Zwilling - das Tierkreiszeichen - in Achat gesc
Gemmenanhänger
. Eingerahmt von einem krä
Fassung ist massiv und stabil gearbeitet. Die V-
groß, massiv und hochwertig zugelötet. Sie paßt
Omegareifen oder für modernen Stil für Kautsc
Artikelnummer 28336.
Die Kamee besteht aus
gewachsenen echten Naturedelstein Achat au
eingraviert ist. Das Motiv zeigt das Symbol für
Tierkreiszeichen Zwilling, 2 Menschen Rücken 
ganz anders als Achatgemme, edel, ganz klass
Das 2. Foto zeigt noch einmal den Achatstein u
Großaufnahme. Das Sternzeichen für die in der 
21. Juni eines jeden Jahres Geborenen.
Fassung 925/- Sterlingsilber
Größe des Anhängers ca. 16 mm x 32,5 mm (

■ PROBLEM TO WORK ON
Copy the entries above exactly, leaving none out.

■ EXERCISE OUTPUT
Zwilling - das Tierkreiszeichen - in Achat gesc
Gemmenanhänger
. Eingerahmt von einem krä
Fassung ist massiv und stabil gearbeitet. Die V-
groß, massiv und hochwertig zugelötet. Sie paßt
Omegareifen oder für modernen Stil für Kautsc
Artikelnummer 28336.
Die Kamee besteht aus
gewachsenen echten Naturedelstein Achat au
eingraviert ist. Das Motiv zeigt das Symbol für
Tierkreiszeichen Zwilling, 2 Menschen Rücken 
ganz anders als Achatgemme, edel, ganz klass
Das 2. Foto zeigt noch einmal den Achatstein u
Großaufnahme. Das Sternzeichen für die in der 
21. Juni eines jeden Jahres Geborenen.
Fassung 925/- Sterlingsilber
Größe des Anhängers ca. 16 mm x 32,5 mm (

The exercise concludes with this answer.